# Meet Bella and Misty



## Lozzy8218 (Dec 3, 2008)

Hi everyone, thought it was about time I put some pics of my two up for you to have a nose at. Hope they a) work and b) you like them !

Laura x














































Sorry they are so big this is all new to me not too sure what I am doing lol.


----------



## Izzie999 (Nov 27, 2008)

Hi,

Ahh they are really gorgeous!! I love that pic of them cuddling, they are beautiful babies thank you for sharing them with us.

Izzie


----------



## Guest (Feb 9, 2009)

the pictures came out great  absolutely lovely. I really like the one where Bella has her tongue out :001_wub: its always great when cats are caught with their tongues out 

What lovely cats. :drool: and what posers


----------



## MADCAT (Nov 21, 2008)

They are beautiful, great pics xxx


----------



## ChinaBlue (Feb 3, 2008)

Stunning photos - loved the last one!


----------



## Lozzy8218 (Dec 3, 2008)

Thanks everyone - so nice to hear all your comments! They really are the most fantastic little cats - to anyone thinking of getting a Tonkinese - go for it is all I can say, they are fab. 

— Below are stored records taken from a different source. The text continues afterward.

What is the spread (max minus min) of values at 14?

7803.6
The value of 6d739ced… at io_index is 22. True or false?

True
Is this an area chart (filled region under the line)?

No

They have both come into their first call early and are currently driving me potty - never realised how noisey a kitten could be lol. 

Laura x


----------



## Chell82xx (Sep 20, 2008)

Aww very cute, they look like they have loads of personality between them, thanks for sharing the pics. xxx


----------



## Kathryn1 (Jan 30, 2009)

They are so adorable, i love the one with them cuddling is soo lush. 

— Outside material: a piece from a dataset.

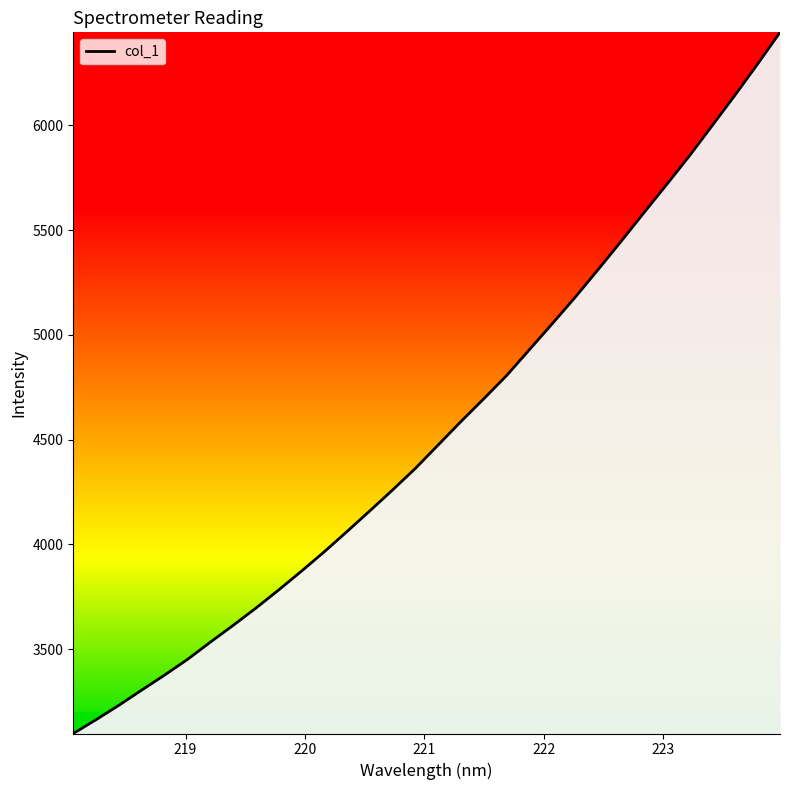

How many values are below 4474?

16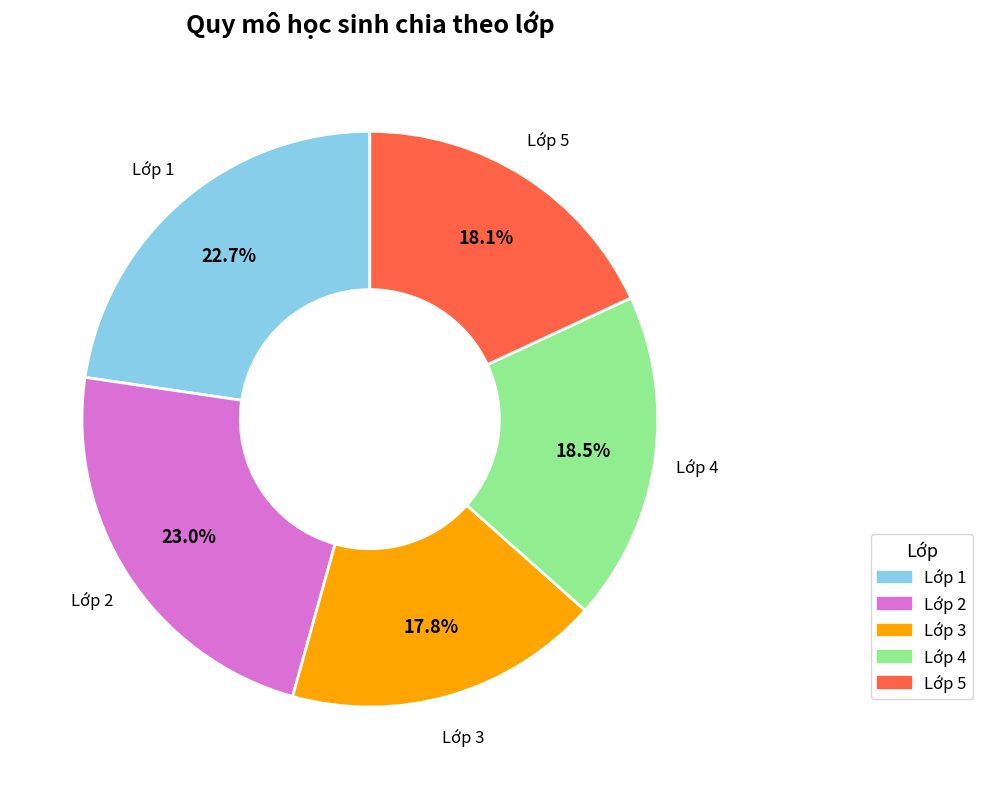

Approximately how many times larger is the value at Lớp 5 compared to Lớp 2?

0.8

Are they always that cuddly??? xx


----------



## Lozzy8218 (Dec 3, 2008)

Kathryn1 said:


> They are so adorable, i love the one with them cuddling is soo lush.
> 
> Are they always that cuddly??? xx


Yeh they are, they love each other so much its so cute. If one of them wanders out the room for a mo. the other one runs off to find her shouting for her to come back lol. I think thats a typical Tonk characteristic though - they are very very sociable cats/kittens. They are like it with us as well all they want is to be cuddled, snuggled and smothered with kisses


----------



## joote (Dec 11, 2008)

awwwwww cuties


----------



## lymorelynn (Oct 4, 2008)

absolutely gorgeous photos of your stunning kitties Lozzy! They look really cute cuddled together and Bella looks as if she is being deliberately rude sticking her tongue out at the camera!


----------



## Toby & Darwin (May 26, 2008)

They are gorgeous Laura, are you thinking about showing them?

There are never enough Tonks on the show bench


----------



## DKDREAM (Sep 15, 2008)

they're beautiful cats thanks for sharing.


----------



## Lozzy8218 (Dec 3, 2008)

Toby & Darwin said:


> They are gorgeous Laura, are you thinking about showing them?
> 
> There are never enough Tonks on the show bench


Thanks Hazel!

I have been considering showing them but have to say I haven't got a clue where to start lol - any advice would be great!!


----------



## may (Nov 2, 2007)

absolutely lovely girls


----------